**** PAGE TEXT
Recitation 1+2: linear regression and polynomial features

In [4]:
import numpy as np
import matplotlib.pyplot as plt



x = np.linspace(0,1,10)

beta0 = 1
beta1 = 1

beta = np.asarray([beta0, beta1])

t = beta0 + beta1*x
tnoisy = beta0 + beta1*x + np.random.normal(0,.1, len(x))

plt.scatter(x, tnoisy, c='r')
plt.plot(x, t)

plt.show()
In [5]:
maxIter = 1000


N= len(x)


# sum_{i=1}^N (t_i - (beta0 + beta1 x_1 ))^2 

# X_tilde [x_1tilde, x2_tilde, ...]
# xi_tilde = [1, x]

X_tilde = np.hstack((np.ones((len(x),1)) , x.reshape(-1,1)))

eta = .01
currentIter = 0

learned_beta = np.random.normal(0,1,(2,))

while currentIter < maxIter:
    
    gradient_beta0 = 2/N * np.sum(tnoisy - np.dot(X_tilde,learned_beta))*(-1)
    gradient_beta1 = 2/N * np.sum(np.multiply(\
                        tnoisy - np.dot(X_tilde,learned_beta),-x))
    
    grad = np.asarray([gradient_beta0, gradient_beta1])
    
    learned_beta = learned_beta - eta*grad
    
    currentIter+=1
    
In [6]:
x_prediction = np.linspace(0,1,100)

xprediction_tilde = np.hstack((np.ones((len(x_prediction),1)), \
                    x_prediction.reshape(-1,1)))
********
**** SUPPLIED ENTRIES
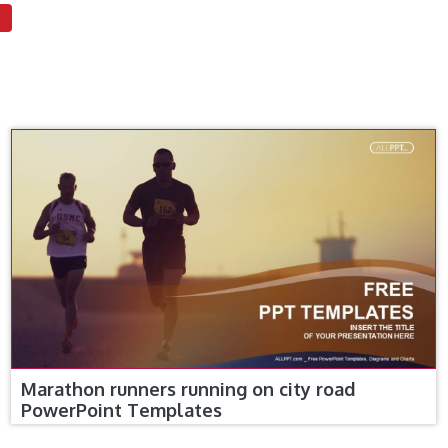
Marathon runners running on city road
PowerPoint Templates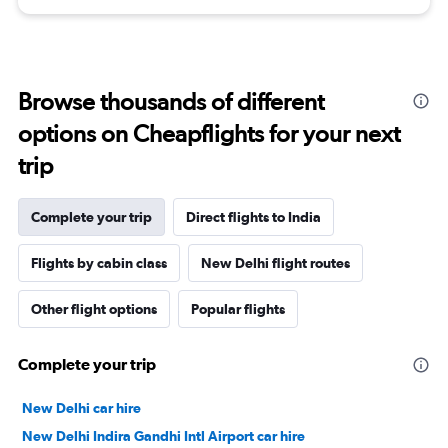
Browse thousands of different
options on Cheapflights for your next
trip
Complete your trip
Direct flights to India
Flights by cabin class
New Delhi flight routes
Other flight options
Popular flights
Complete your trip
New Delhi car hire
New Delhi Indira Gandhi Intl Airport car hire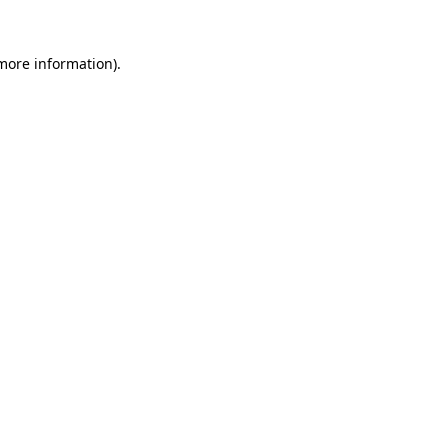
 more information).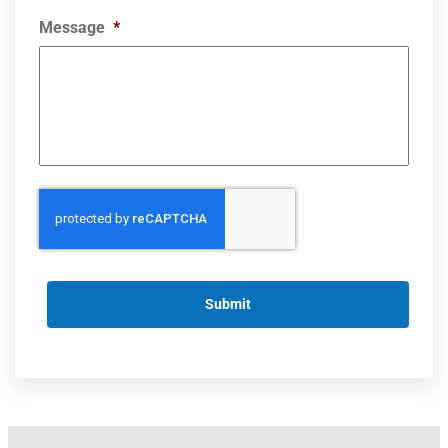
Message
*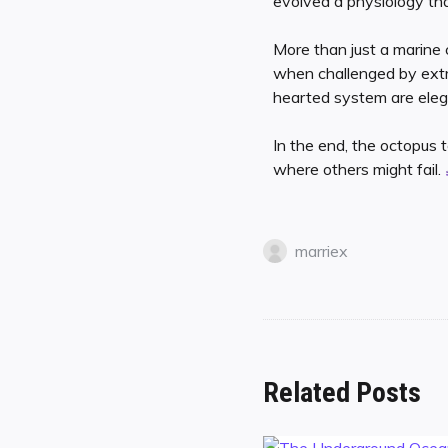
evolved a physiology that
More than just a marine 
when challenged by extre
hearted system are elega
In the end, the octopus 
where others might fail.
marriex
Related Posts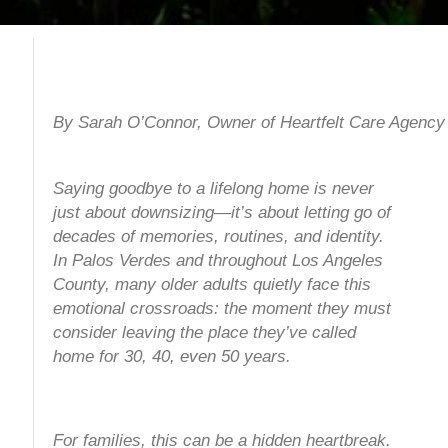
By Sarah O’Connor, Owner of Heartfelt Care Agency
Saying goodbye to a lifelong home is never
just about downsizing—it’s about letting go of
decades of memories, routines, and identity.
In Palos Verdes and throughout Los Angeles
County, many older adults quietly face this
emotional crossroads: the moment they must
consider leaving the place they’ve called
home for 30, 40, even 50 years.
For families, this can be a hidden heartbreak.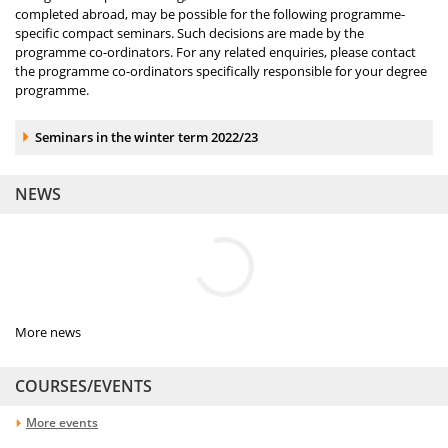
completed abroad, may be possible for the following programme-
specific compact seminars. Such decisions are made by the
programme co-ordinators. For any related enquiries, please contact
the programme co-ordinators specifically responsible for your degree
programme.
Accordion element:
Seminars in the winter term 2022/23
NEWS
More news
COURSES/EVENTS
More events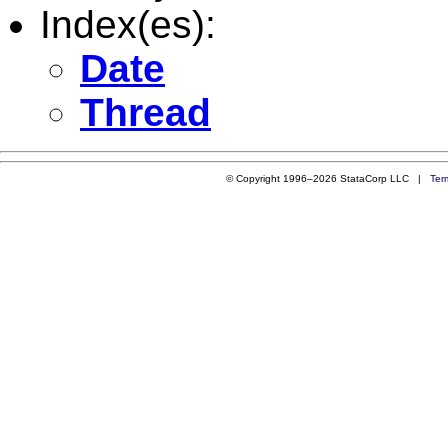
Index(es):
Date
Thread
© Copyright 1996–2026 StataCorp LLC |
Ter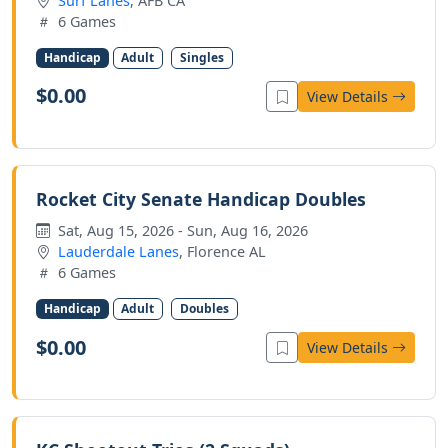
Surf Lanes
, AFB CA
6 Games
Handicap
Adult
Singles
$0.00
View Details
Rocket City Senate Handicap Doubles
Sat, Aug 15, 2026 - Sun, Aug 16, 2026
Lauderdale Lanes
, Florence AL
6 Games
Handicap
Adult
Doubles
$0.00
View Details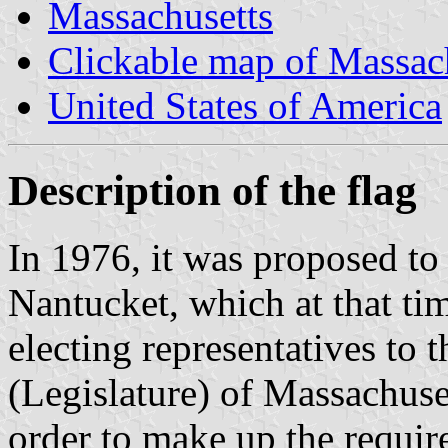
Massachusetts
Clickable map of Massac
United States of America
Description of the flag
In 1976, it was proposed t
Nantucket, which at that tim
electing representatives to 
(Legislature) of Massachuse
order to make up the requir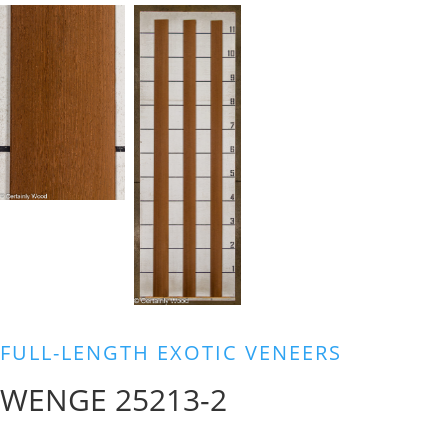
FULL-LENGTH EXOTIC VENEERS
WENGE 25213-2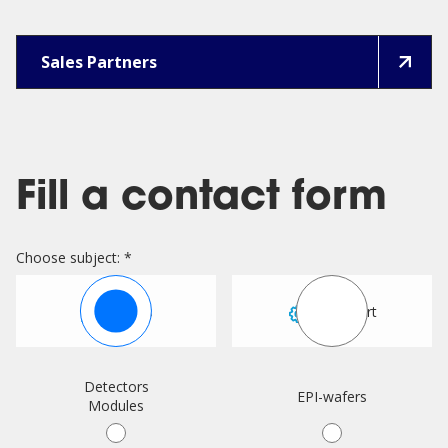
Sales Partners
Fill a contact form
Choose subject: *
Sales
Support
Detectors
EPI-wafers
Modules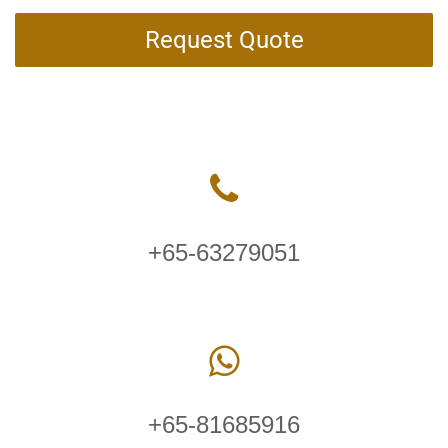
Request Quote
+65-63279051
+65-81685916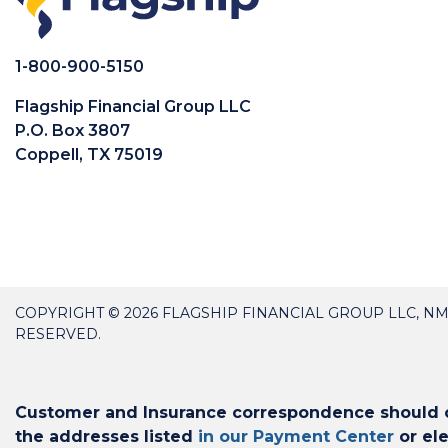
1-800-900-5150
Flagship Financial Group LLC
P.O. Box 3807
Coppell, TX 75019
COPYRIGHT © 2026 FLAGSHIP FINANCIAL GROUP LLC, NM
RESERVED.
Customer and Insurance correspondence should on
the addresses listed
in our Payment Center
or ele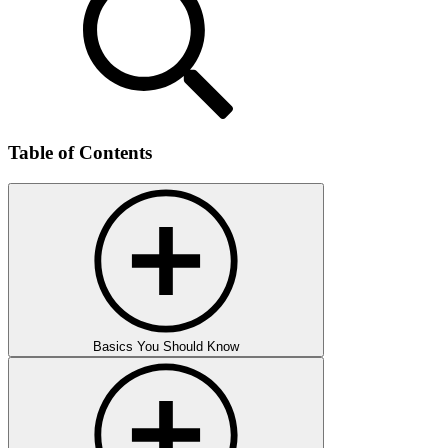
Table of Contents
Basics You Should Know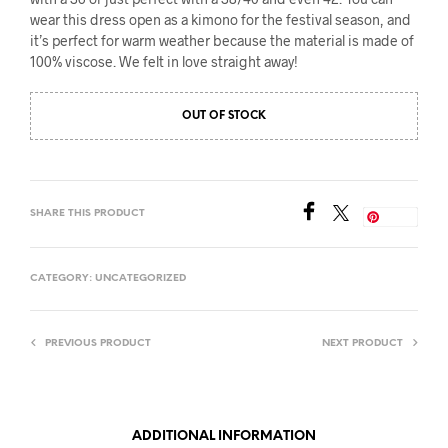
wear this dress open as a kimono for the festival season, and
it’s perfect for warm weather because the material is made of
100% viscose. We felt in love straight away!
OUT OF STOCK
SHARE THIS PRODUCT
Save
CATEGORY:
UNCATEGORIZED
PREVIOUS PRODUCT
NEXT PRODUCT
ADDITIONAL INFORMATION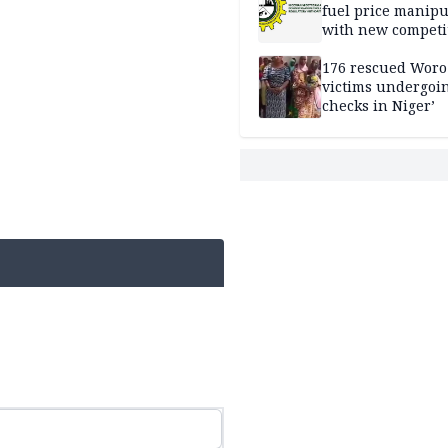
fuel price manipu
with new competi
rules
176 rescued Woro
victims undergoi
checks in Niger’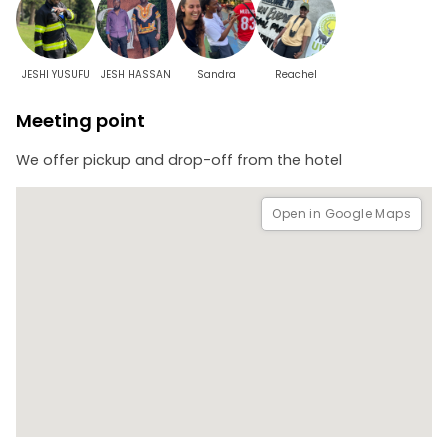
JESHI YUSUFU
JESH HASSAN
Sandra
Reachel
Meeting point
We offer pickup and drop-off from the hotel
Open in Google Maps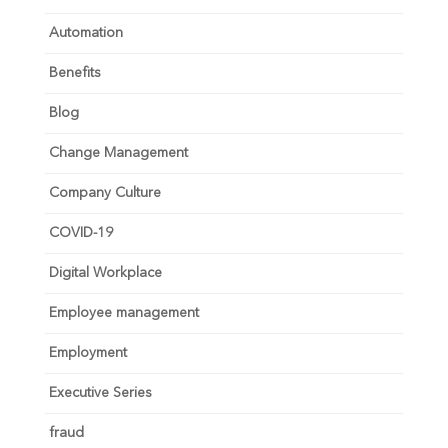
Automation
Benefits
Blog
Change Management
Company Culture
COVID-19
Digital Workplace
Employee management
Employment
Executive Series
fraud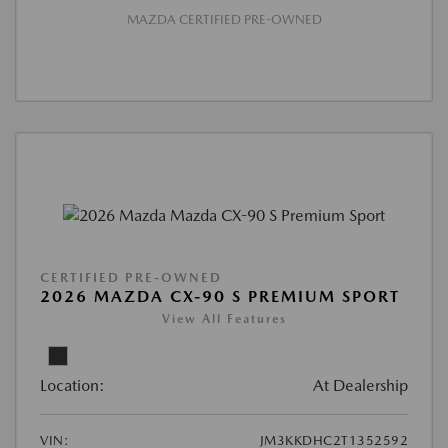
MAZDA CERTIFIED PRE-OWNED
CERTIFIED PRE-OWNED
2026 MAZDA CX-90 S PREMIUM SPORT
View All Features
Location:
At Dealership
VIN:
JM3KKDHC2T1352592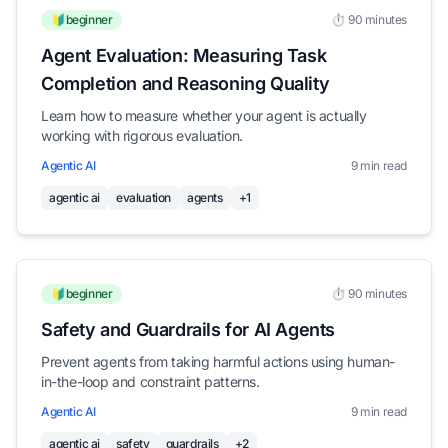
🔰beginner
⏱️ 90 minutes
Agent Evaluation: Measuring Task
Completion and Reasoning Quality
Learn how to measure whether your agent is actually
working with rigorous evaluation.
Agentic AI
9 min read
agentic ai
evaluation
agents
+1
🔰beginner
⏱️ 90 minutes
Safety and Guardrails for AI Agents
Prevent agents from taking harmful actions using human-
in-the-loop and constraint patterns.
Agentic AI
9 min read
agentic ai
safety
guardrails
+2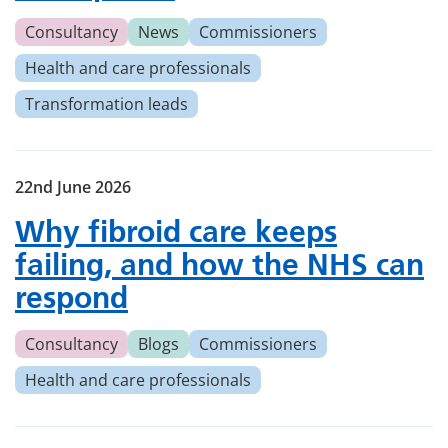
Consultancy
News
Commissioners
Health and care professionals
Transformation leads
22nd June 2026
Why fibroid care keeps
failing, and how the NHS can
respond
Consultancy
Blogs
Commissioners
Health and care professionals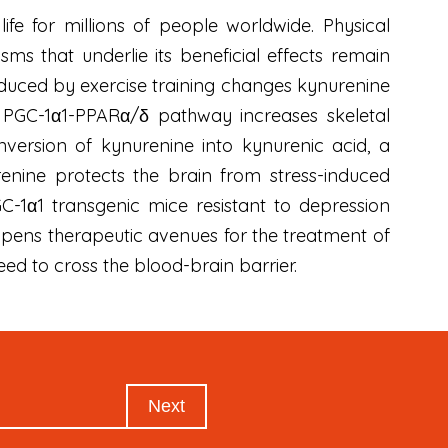
ife for millions of people worldwide. Physical
ms that underlie its beneficial effects remain
duced by exercise training changes kynurenine
e PGC-1α1-PPARα/δ pathway increases skeletal
version of kynurenine into kynurenic acid, a
enine protects the brain from stress-induced
C-1α1 transgenic mice resistant to depression
 opens therapeutic avenues for the treatment of
eed to cross the blood-brain barrier.
Next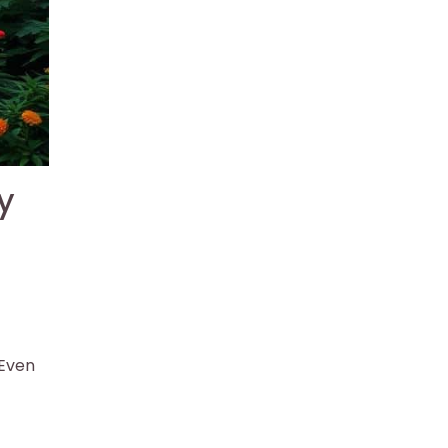
y
 Even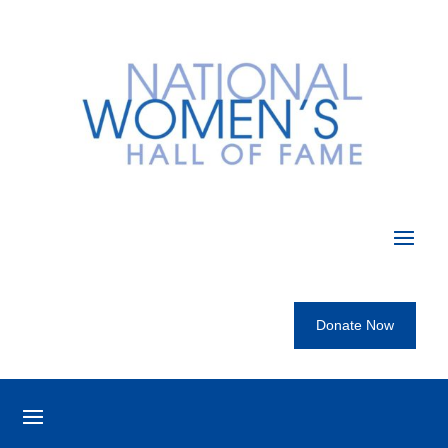
Donate Now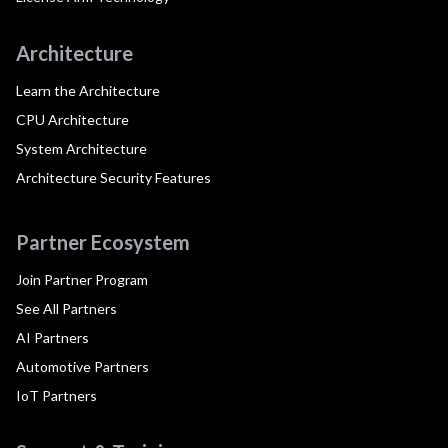
Architecture
Learn the Architecture
CPU Architecture
System Architecture
Architecture Security Features
Partner Ecosystem
Join Partner Program
See All Partners
AI Partners
Automotive Partners
IoT Partners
********
### INSTRUCTIONS
(a) From the linear regression recitation, extract the passage that begins with the words "learned_beta = np.random.normal(0,1,(2,))" and ends after "grad = np.asarray([gradient_beta0, gradient_beta1])".
(b) In the linear regression recitation, what value is assigned to the step size eta?
(c) Give the code that comes next in the linear regression recitation, after its final line.

### RESULTS IN ORDER
(a)
learned_beta = np.random.normal(0,1,(2,))

while currentIter < maxIter:
    
    gradient_beta0 = 2/N * np.sum(tnoisy - np.dot(X_tilde,learned_beta))*(-1)
    gradient_beta1 = 2/N * np.sum(np.multiply(\
                        tnoisy - np.dot(X_tilde,learned_beta),-x))
    
    grad = np.asarray([gradient_beta0, gradient_beta1])

(b) .01

(c)
prediction = np.dot(xprediction_tilde, learned_beta)

plt.scatter(x, tnoisy, c='r')
plt.plot(x, t)
plt.plot(x_prediction, prediction, c='g')
plt.show()
In [33]:
a = np.ones((2,))
print(a)
np.shape(a)
b = a.reshape(-1,1)
print(b)
print(np.shape(b))
[1. 1.]
[[1.]
 [1.]]
(2, 1)
In [38]:
from sklearn.linear_model import LinearRegression

reg = LinearRegression()
reg.fit(x.reshape(-1,1), tnoisy.reshape(-1,1))

xprediction = np.linspace(0,1,100)

# estimate prediction from our model on the new set of points 
prediction = reg.predict(xprediction.reshape(-1,1))

plt.scatter(x, tnoisy, c='r')
plt.plot(x, t)
plt.plot(xprediction,prediction, c='g')
plt.show()
In [45]:
x = np.linspace(-2,1,10)

t = .1 + x + x**2

tnoisy = .1 + x + x**2 + np.random.normal(0,.1,(len(x),))

plt.scatter(x, tnoisy, c='r')
plt.plot(x, t)
plt.show()
In [49]:
#1, x, x**2 = (1,x1, x2)

# h_beta = beta0 + beta1*x1 + beta2*x2 = beta0 beta1*x + beta2 * x**2

from sklearn.preprocessing import PolynomialFeatures

my_poly = PolynomialFeatures(2)

Xtilde = my_poly.fit_transform(x.reshape(-1,1))

print(Xtilde)

# each row of the Xtilde matrix is one feature vector xtilde^{(i)}
[[ 1.         -2.          4.        ]
 [ 1.         -1.66666667  2.77777778]
 [ 1.         -1.33333333  1.77777778]
 [ 1.         -1.          1.        ]
 [ 1.         -0.66666667  0.44444444]
 [ 1.         -0.33333333  0.11111111]
 [ 1.          0.          0.        ]
 [ 1.          0.33333333  0.11111111]
 [ 1.          0.66666667  0.44444444]
 [ 1.          1.          1.        ]]
In [52]:
from sklearn.linear_model import LinearRegression

reg = LinearRegression()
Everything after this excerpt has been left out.